Use drop or iloc in Machine Learning modeling in Pandas?

Asked 4 years, 8 months ago

Viewed 56 times

-1

I’m learning Machine Learning for Data Science through Pandas. I made a few algorithms and performed the division of my predictive variables and class as follows:

dados = pd.read_csv(...)
(...)
previsores = dados.drop('income', axis=1)
classe = dados['income']

However, I started percerber some people using iloc, for example:

dados = pd.read_csv(...)
(...)
previsores = dados.iloc[:,0:14].values
classe = dados.iloc[:,14].values

I was thinking that both might be correct, but I realized that the type of the first one was a Pandas DF and the second one a numpy.array.

Could someone enlighten me if the way I was doing before was wrong, and what the implications of doing one way or another?

1

André, good morning! It’s not a matter of wrong or right. Some algorithms ask for a numpy array, others you can deliver as a data frame yourself. In your example, if you do dados['income'].values also have the numpy array, regardless of using the locor iloc. With iloc or slicing usually you don’t need to worry about the name of the columns.

– lmonferrari

2020/11/12 at 14:35
Got it, thank you very much. In my case here I have to use Onehotencoder, so I need Arrays!

– André

2020/11/12 at 18:14

1 answer

Browser other questions tagged python database pandas machine-learning

You are not signed in. Login or sign up in order to post.

by Flavio Moraes • **351** points · Answer 1 · 2020-11-12T17:42:41+00:00

What happens is this, the iloc receives two parameters, lines and columns: iloc[linhas,colunas]. Lines can be a single line or more than one (the same goes for column). If it is just one you simply say what the line number is, if it is more than one you can use a list or a range, which in python is represented with :.

How this interval works: começo:fim:passo represents a range that starts at começo ends before fim jumping from step to step, for example 1:10:2 will use the numbers from 1 until 10, not including the 10, jumping 2 in 2, ie: 1,3,5,7,9. When you do not set the step, the python means that it is 1. Then 0:5 would be 0,1,2,3,4. The step can also be negative 4:1:-1 would be 4,3,2. when you do not set the beginning, python means that the beginning is 0. Therefore 0:14 is the same thing as :14. Finally, if you don’t set the end, python understands that it should take the entire range.

In the case of your code we have two ranges being used in the iloc. The first is dados.iloc[:,0:14] where it is being informed that for the column the interval is :, that is, neither the beginning, nor the end and not the step are being defined, which means that the python will use all lines, from line 0 to the last, inclusive.
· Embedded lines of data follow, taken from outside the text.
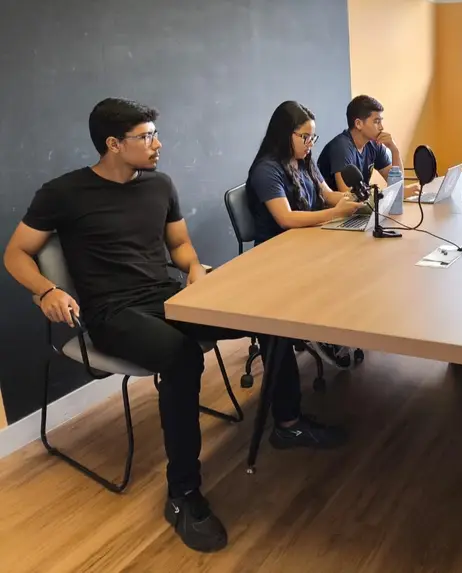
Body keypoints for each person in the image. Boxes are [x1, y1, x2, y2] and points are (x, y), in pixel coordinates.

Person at [3, 98, 346, 555]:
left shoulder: (159, 185)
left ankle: (287, 422)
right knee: (182, 358)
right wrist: (47, 290)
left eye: (154, 135)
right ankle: (183, 494)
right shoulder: (63, 193)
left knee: (268, 315)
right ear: (113, 144)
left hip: (167, 296)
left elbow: (180, 244)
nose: (157, 144)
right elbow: (16, 254)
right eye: (146, 137)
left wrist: (194, 270)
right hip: (111, 313)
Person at [246, 100, 364, 367]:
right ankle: (322, 330)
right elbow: (286, 218)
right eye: (305, 137)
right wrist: (335, 213)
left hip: (307, 241)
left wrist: (356, 199)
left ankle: (338, 327)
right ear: (284, 134)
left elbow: (327, 194)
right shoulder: (267, 170)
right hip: (277, 254)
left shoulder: (304, 160)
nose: (310, 143)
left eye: (313, 137)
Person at [317, 94, 419, 196]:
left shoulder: (374, 144)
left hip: (361, 204)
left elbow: (396, 186)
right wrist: (391, 194)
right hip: (334, 205)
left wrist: (394, 150)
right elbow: (349, 197)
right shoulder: (341, 148)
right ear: (358, 124)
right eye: (376, 122)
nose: (381, 127)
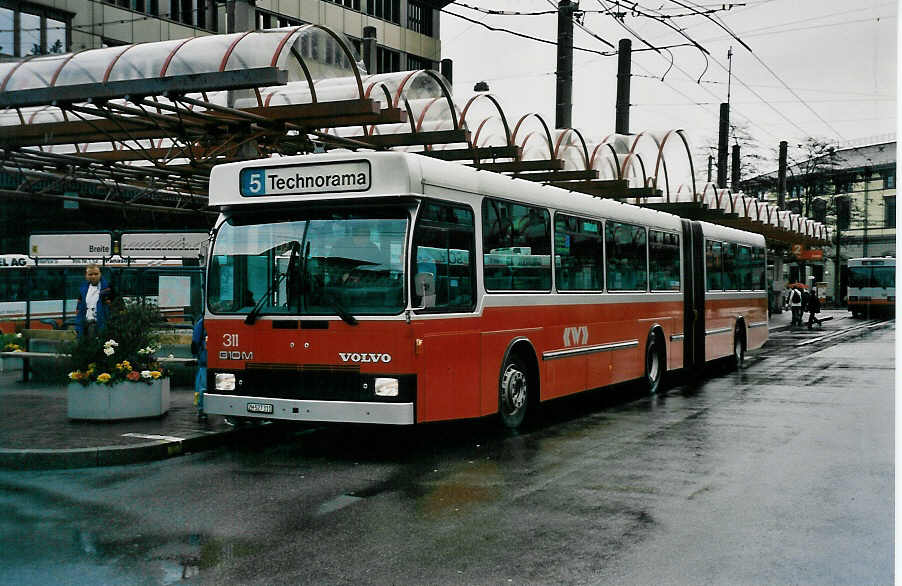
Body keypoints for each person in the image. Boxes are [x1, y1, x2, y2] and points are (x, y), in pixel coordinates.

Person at [75, 264, 114, 338]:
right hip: (85, 326)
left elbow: (116, 308)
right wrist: (78, 326)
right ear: (86, 275)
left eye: (96, 274)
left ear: (100, 274)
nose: (93, 276)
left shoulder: (109, 289)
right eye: (90, 274)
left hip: (102, 326)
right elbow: (79, 309)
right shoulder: (82, 289)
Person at [191, 317, 207, 421]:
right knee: (203, 386)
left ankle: (202, 409)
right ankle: (201, 409)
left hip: (205, 359)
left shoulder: (202, 322)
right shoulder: (202, 323)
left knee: (202, 386)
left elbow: (195, 342)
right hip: (206, 359)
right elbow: (195, 342)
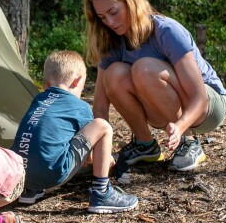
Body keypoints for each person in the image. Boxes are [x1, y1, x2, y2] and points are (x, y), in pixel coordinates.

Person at [84, 0, 226, 177]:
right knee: (114, 74)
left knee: (143, 68)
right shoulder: (112, 41)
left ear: (130, 2)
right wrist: (99, 150)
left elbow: (200, 97)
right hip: (164, 110)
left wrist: (180, 127)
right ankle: (145, 145)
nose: (110, 21)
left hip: (208, 106)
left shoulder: (166, 30)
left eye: (113, 12)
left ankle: (189, 143)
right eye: (102, 17)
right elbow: (100, 104)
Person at [11, 50, 138, 213]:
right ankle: (102, 192)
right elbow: (90, 152)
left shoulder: (39, 100)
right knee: (102, 126)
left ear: (45, 84)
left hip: (20, 174)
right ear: (77, 81)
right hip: (53, 171)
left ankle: (31, 190)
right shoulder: (80, 106)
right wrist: (107, 159)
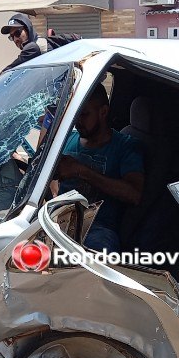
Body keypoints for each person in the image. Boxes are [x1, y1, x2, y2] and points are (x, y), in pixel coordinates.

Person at [55, 83, 144, 252]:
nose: (78, 121)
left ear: (103, 112)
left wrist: (80, 171)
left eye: (85, 114)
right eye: (76, 114)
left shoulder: (126, 146)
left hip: (97, 230)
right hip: (57, 221)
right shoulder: (67, 140)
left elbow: (134, 194)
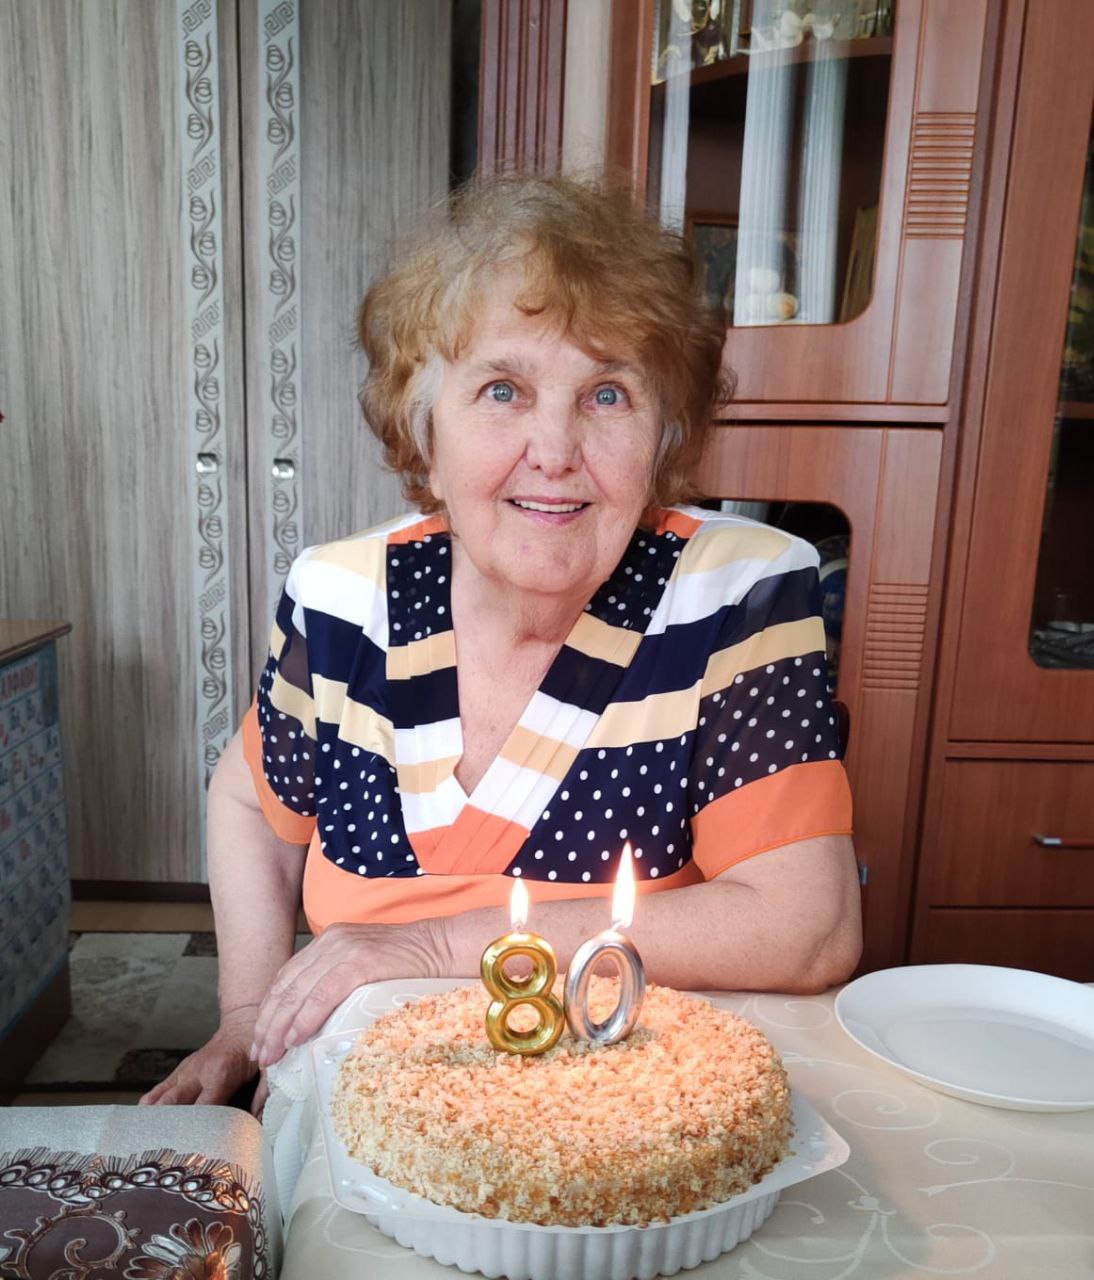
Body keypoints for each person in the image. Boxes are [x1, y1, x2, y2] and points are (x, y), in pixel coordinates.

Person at [142, 173, 861, 1110]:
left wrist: (430, 946)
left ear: (663, 439)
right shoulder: (341, 599)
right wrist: (245, 1017)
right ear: (425, 436)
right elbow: (249, 801)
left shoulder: (735, 593)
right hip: (366, 1104)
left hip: (629, 1105)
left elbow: (809, 927)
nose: (555, 450)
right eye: (502, 390)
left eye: (608, 394)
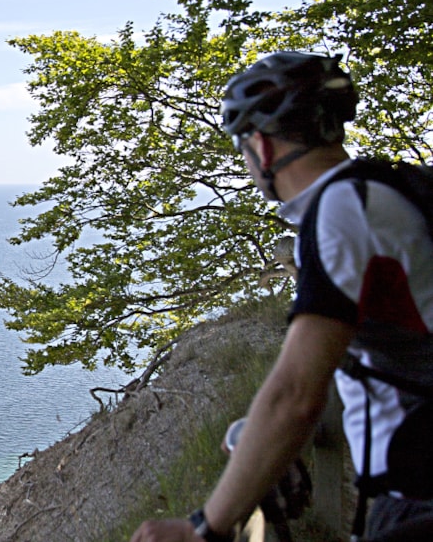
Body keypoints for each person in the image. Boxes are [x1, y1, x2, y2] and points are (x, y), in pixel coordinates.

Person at [132, 52, 433, 541]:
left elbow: (296, 394)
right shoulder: (392, 188)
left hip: (416, 495)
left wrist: (204, 526)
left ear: (261, 148)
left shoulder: (341, 211)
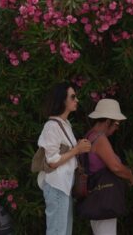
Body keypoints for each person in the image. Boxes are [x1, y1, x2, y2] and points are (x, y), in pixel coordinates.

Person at [37, 82, 91, 235]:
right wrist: (77, 149)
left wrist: (77, 148)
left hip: (63, 185)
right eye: (72, 97)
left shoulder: (64, 124)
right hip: (57, 185)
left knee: (64, 231)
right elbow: (52, 161)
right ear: (62, 100)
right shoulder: (52, 126)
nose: (77, 100)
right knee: (58, 231)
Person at [85, 99, 133, 235]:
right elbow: (115, 167)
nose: (117, 128)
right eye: (116, 123)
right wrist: (130, 175)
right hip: (104, 197)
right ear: (108, 122)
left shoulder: (89, 135)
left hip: (96, 196)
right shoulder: (100, 139)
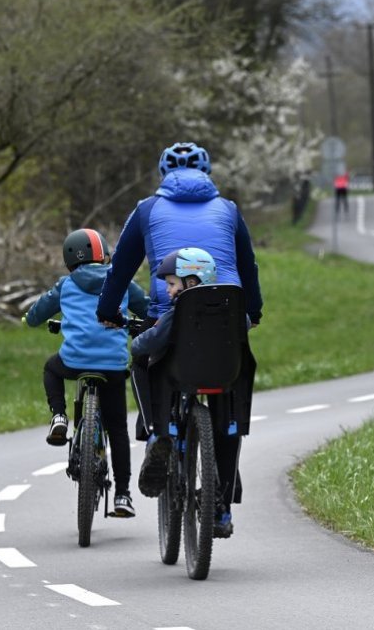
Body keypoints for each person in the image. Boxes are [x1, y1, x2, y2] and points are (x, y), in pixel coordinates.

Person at [96, 142, 262, 534]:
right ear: (208, 174)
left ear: (163, 176)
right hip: (228, 317)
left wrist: (107, 312)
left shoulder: (148, 209)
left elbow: (120, 268)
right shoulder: (229, 210)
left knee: (144, 358)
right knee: (232, 389)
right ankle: (222, 503)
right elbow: (248, 266)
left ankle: (158, 433)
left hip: (169, 313)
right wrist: (253, 311)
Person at [24, 228, 148, 518]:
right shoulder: (123, 282)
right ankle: (123, 495)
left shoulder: (66, 285)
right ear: (104, 255)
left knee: (51, 368)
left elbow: (36, 315)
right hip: (113, 365)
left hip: (75, 361)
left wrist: (30, 317)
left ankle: (59, 416)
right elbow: (146, 307)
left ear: (69, 261)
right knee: (117, 428)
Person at [131, 247, 244, 538]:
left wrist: (141, 335)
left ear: (191, 283)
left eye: (171, 284)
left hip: (181, 378)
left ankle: (156, 431)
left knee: (140, 365)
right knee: (226, 434)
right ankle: (221, 504)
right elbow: (244, 326)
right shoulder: (232, 310)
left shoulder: (176, 313)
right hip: (224, 381)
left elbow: (144, 346)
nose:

For the column 0:14 indicates that it will be all columns from column 0 to column 14, not including column 14 (from 0 to 13). So you have multiple rows and 14 columns. That is, a 2-dimensional matrix. In the second case you have iloc[:,14], which means again all lines, but only column 14. I mean, you only have one dimension.

For the pandas, dados.iloc[:,14] would still be a Dataframe with a single column, but .values asks pandas to return the values of this Dataframe and, according to the definition of pandas, if this Dataframe has a single dimension, it returns an array of numpy.